Exercise requirements: Reproduce each of the following lines verbatim, from the first through the last, with no changes.

(Collection entries)
━━━━━━━━

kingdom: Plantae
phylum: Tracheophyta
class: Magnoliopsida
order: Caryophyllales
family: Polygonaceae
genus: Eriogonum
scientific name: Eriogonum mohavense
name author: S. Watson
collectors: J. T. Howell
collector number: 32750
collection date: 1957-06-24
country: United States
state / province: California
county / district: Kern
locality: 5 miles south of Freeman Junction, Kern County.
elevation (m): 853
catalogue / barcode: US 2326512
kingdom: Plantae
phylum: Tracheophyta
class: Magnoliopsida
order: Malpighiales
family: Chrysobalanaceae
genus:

━━━━━━━━

The output:
kingdom: Plantae
phylum: Tracheophyta
class: Magnoliopsida
order: Caryophyllales
family: Polygonaceae
genus: Eriogonum
scientific name: Eriogonum mohavense
name author: S. Watson
collectors: J. T. Howell
collector number: 32750
collection date: 1957-06-24
country: United States
state / province: California
county / district: Kern
locality: 5 miles south of Freeman Junction, Kern County.
elevation (m): 853
catalogue / barcode: US 2326512
kingdom: Plantae
phylum: Tracheophyta
class: Magnoliopsida
order: Malpighiales
family: Chrysobalanaceae
genus:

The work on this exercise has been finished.